Second is the reputational risk that institutions face in being associated with “AI slop” and unreliable outputs. iNaturalist has already experienced some of that kind of blowback. LLMs might seem to offer a convenient shortcut to doing tasks that would be difficult to accomplish by individual humans. But given that the ability of these models is primarily in generating text that sounds seductively plausible, rather than being able to understand and identify when they are wrong, that shortcut may come at an unacceptable cost to reliability and reputation.
Building on the example given in the link, what would be acceptable to me is for AI-generated content to be made public only after it has been reviewed and edited by a suitably knowledgeable human, and not before.
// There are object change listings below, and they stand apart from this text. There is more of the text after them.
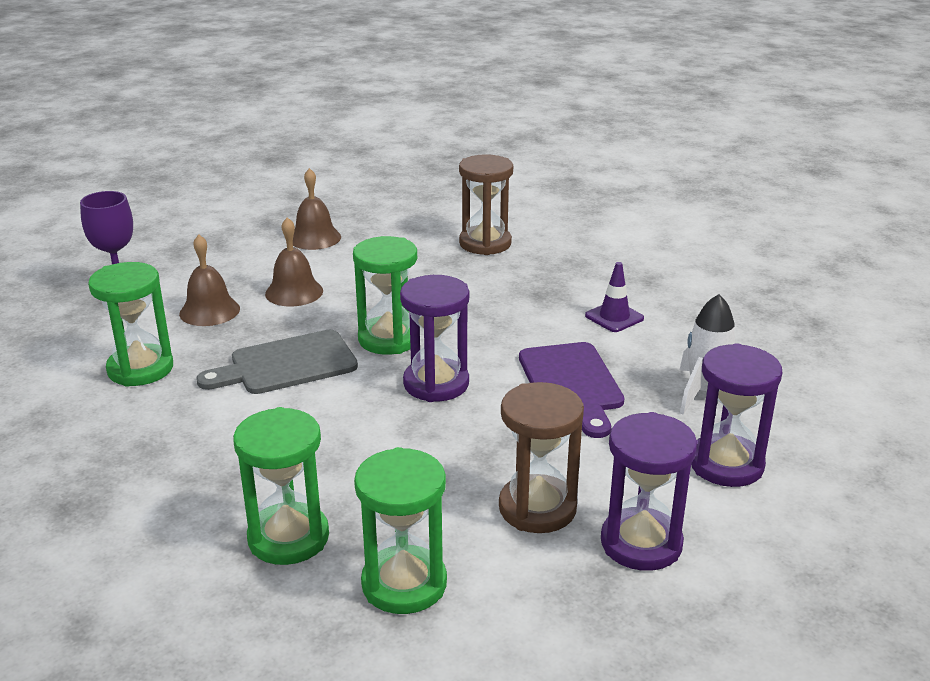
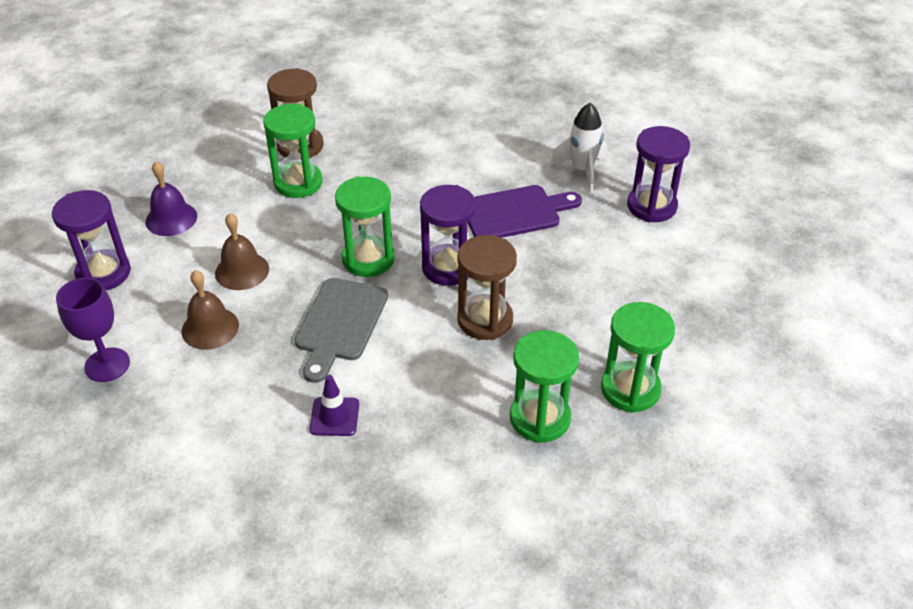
camera: 50 degrees left, 15 degrees up
(140, 369) = (250, 403): green hourglass -> green hourglass (298, 183)
(314, 238) = (171, 218): brown bell -> purple bell
(537, 508) = (617, 298): brown hourglass -> brown hourglass (485, 320)
(572, 384) = (515, 213): purple cutting board -> purple cutting board turned 45 degrees counterclockwise
(614, 317) = (465, 151): purple traffic cone -> purple traffic cone (334, 417)
(641, 543) = (683, 278): purple hourglass -> purple hourglass (103, 273)

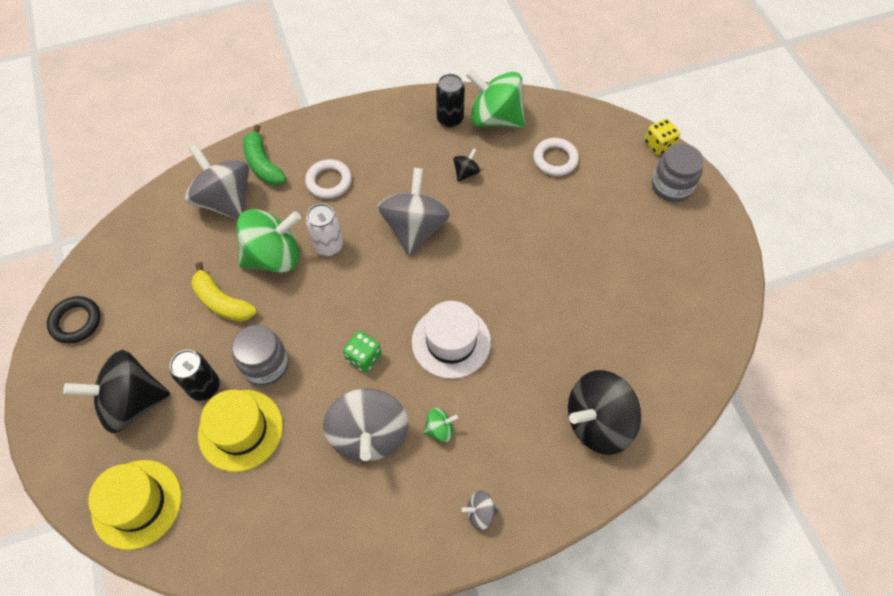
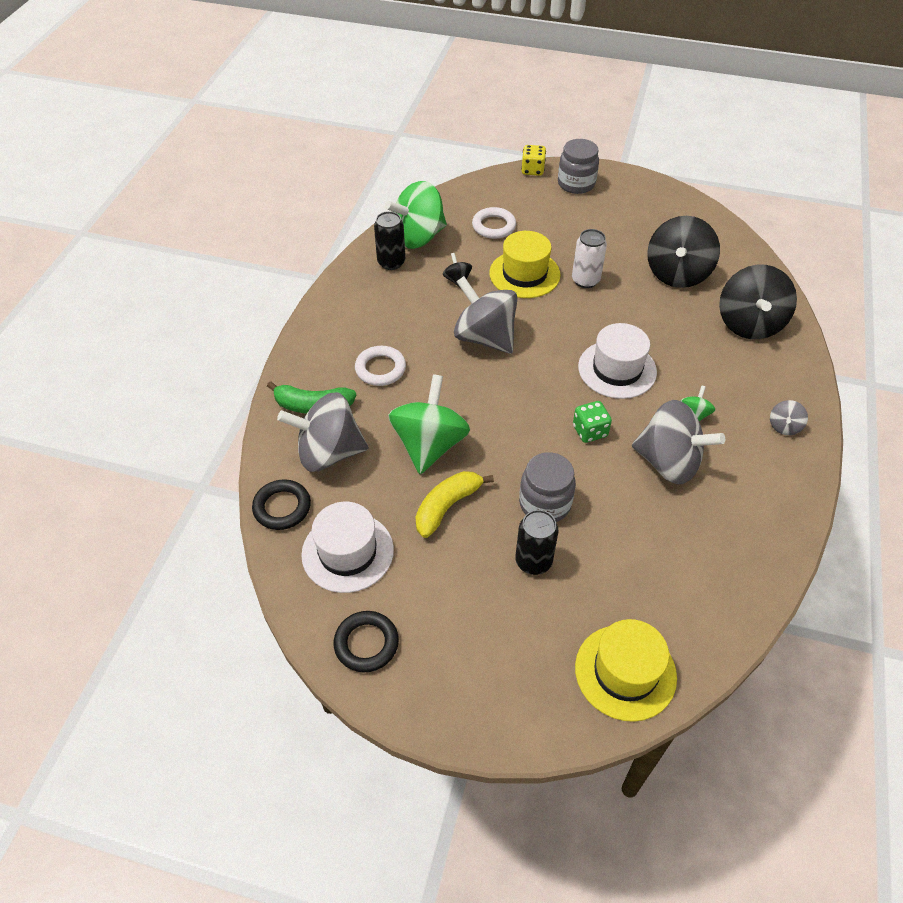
camera: 55 degrees left, 10 degrees down
(132, 402) = (506, 630): black spinning top -> black spinning top (677, 274)
(145, 265) = (347, 552): none -> white hat
(160, 204) = (282, 507): none -> black ring
(222, 301) = (447, 506): yellow banana -> yellow banana turned 150 degrees clockwise
(240, 430) = (601, 553): yellow hat -> yellow hat (524, 274)
(328, 246) = (452, 401): white can -> white can (585, 280)

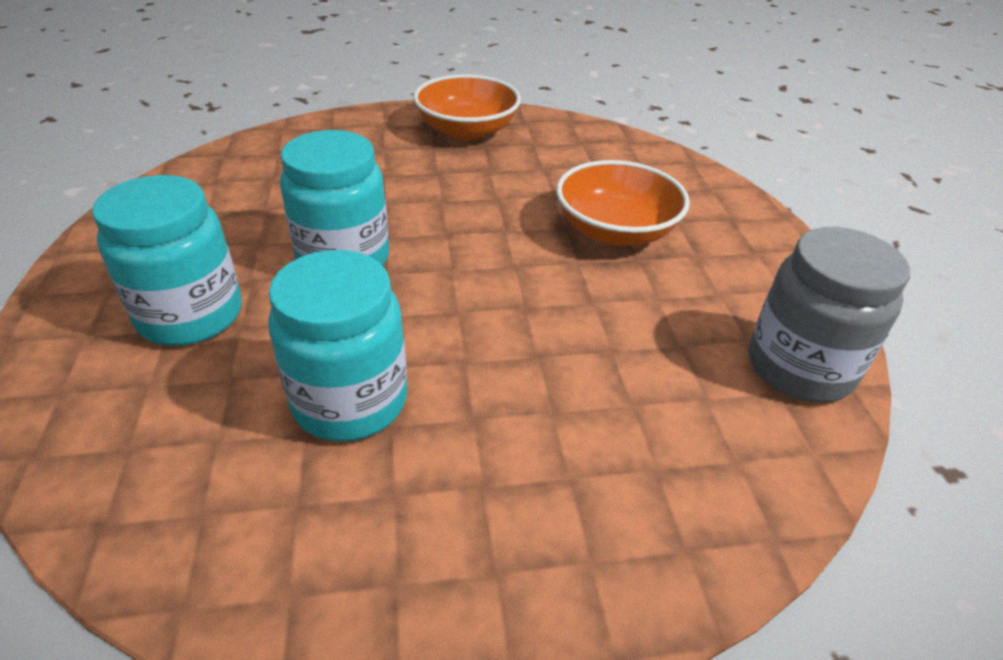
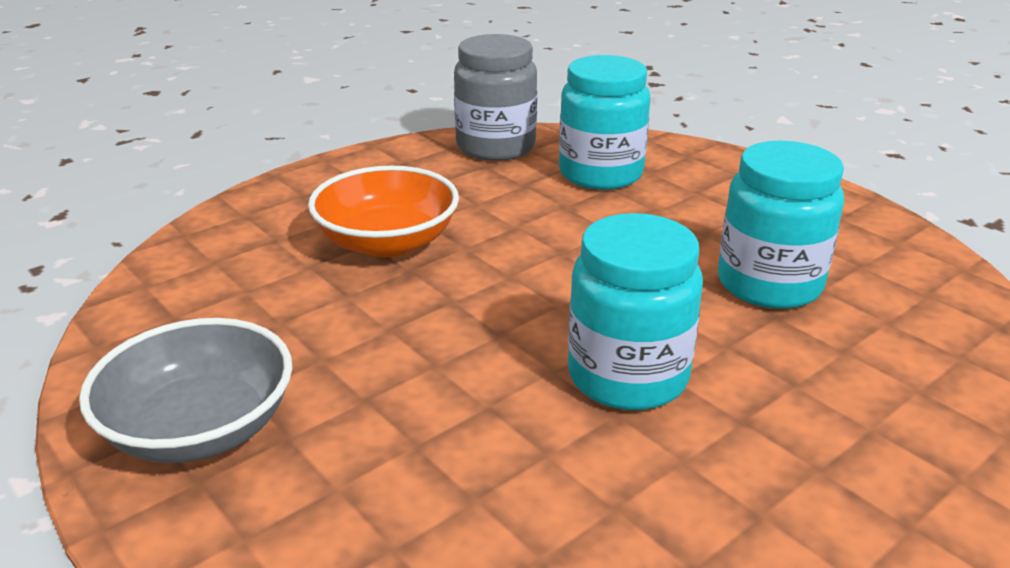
camera: 120 degrees left, 10 degrees down
(190, 315) = (835, 425): turquoise jar -> turquoise jar (600, 174)
(467, 130) = (200, 428): orange bowl -> grey bowl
If that greatly throttles the amount of identification tips available for obscure species, which it would, so be it. In these times of information overload, better to have less, accurate information than more information that cannot be relied upon.
Once the content is reviewed and edited, it should be marked final, only editable by actual human beings.
No one has time to update new generated version every month.
Thank you!
I will consider your link for my next safety message in the company i work for. Science is one thing. But imagine people start to consult AI for chemical safety topics, medication or other safety relevant things?
“What would make AI on iNaturalist tolerable to me?”
- No harm to people
- No harm to knowledge
- No harm to the platforms reputation and credibility
- A plausible cost-value proposition reflecting the general targets of the platform
That should be a good start for me!
Comment from an IT interested friend: “That’s idiocracy as a service” (for those who don’t know the movie, you must check it out !)
Accordingly, I forgot therefore another requirement for me to tolerate gen AI:
Don’t accept to have it propose rescuing frogs with lemonade treatment.
I flagged and hid two posts above, they were not related to iNaturalist and AI and what would make it tolerable to members of the community.
My post was about the current stance Google is taking on environmental issues. By agreeing with the current Secretary of Agriculture that there is a so-called “climate extremist agenda”, Google president Ruth Porat is in my opinion showing less regard for environmental concerns than previously. This worries me as Google plans to be a repository for iNaturalist data. Is there another Forum topic that might cover the issue?